Know the rules on alcohol promotions
Senior Compliance Manager, Claire Serle, highlights some of the issues concerning alcohol promotions.
The marketing of several product categories always seems to attract media, public and government attention. At the moment it is sugar that in the spotlight but alcohol is never far from scrutiny. Last month the BBC reported that in Finland, beer can no longer be used as prize in pub quizzes or competitions and outdoor advertising (ie posters) and social media ads for alcoholic drinks have been banned altogether. Other EU countries have varying levels of controls on alcohol advertising and alcohol promotions.
In an effort to limit controversy and tame some of the more ridiculous claims being made for alcoholic drinks, in 1996 the main brand owners created the Portman Code for Responsible Drink Marketing and it has been successful in ensuring that brands can still advertise in UK – provided they follow the rules and behave socially responsibly. But self-regulation is not perfect – it is often the small, niche brands, who have not signed up to Portman, that can inflame the wrath of the legislators or provoke tighter regulation.

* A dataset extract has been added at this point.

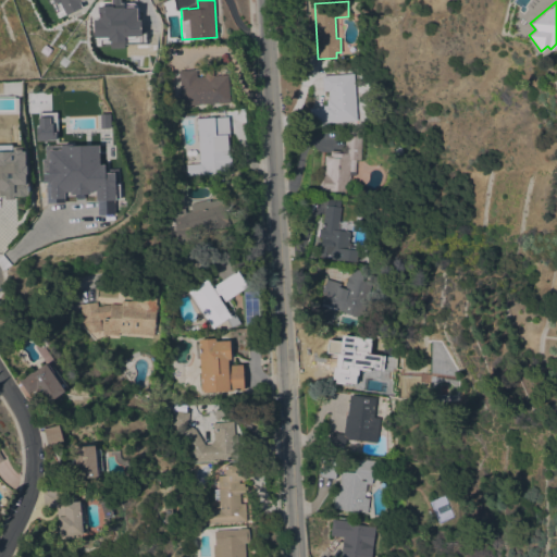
[(230,102),(219,103),(219,102),(182,106),(180,75),(178,75),(177,70),(196,69),(197,76),(203,76),(203,70),(212,70),(213,75),(227,74),(230,102)]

Creating sales promotions for alcohol brands requires special attention. Firstly you need to consider targeting – both in terms of the marcomms itself (it should not appear in media where 25% of the audience is under 18 years of age) and the promotional products offered (they should have no appeal to under 18’s, nor must free samples or prizes fall into the hands of minors). Promoters also need to ensure that promotions are responsible and that extends to the promotional gifts or prizes themselves. Offering consumers the chance to win a year’s supply of whisky could be deemed to be promoting irresponsible or immoderate consumption, the best option would be to award 12 separate people a bottle of whisky rather than 12 to one person.
Ads and promotions in social media can also pose problems. For example, anyone featuring in an advert or marketing for an alcohol brand should look and be over the age of 25. This can cause problems for marketers who allow users to upload their own photos or use photos of real consumers on Facebook and other social media sites (see here for an upheld ruling on one brand’s Facebook page).
In short, the marketing of alcohol needs to be handled sensitively and responsibly. Ill-judged and irresponsible marketing helps no one in the long run and the best way to ensure advertising freedom in the future is to respect the rules of today and seek appropriate compliance advise whenever necessary.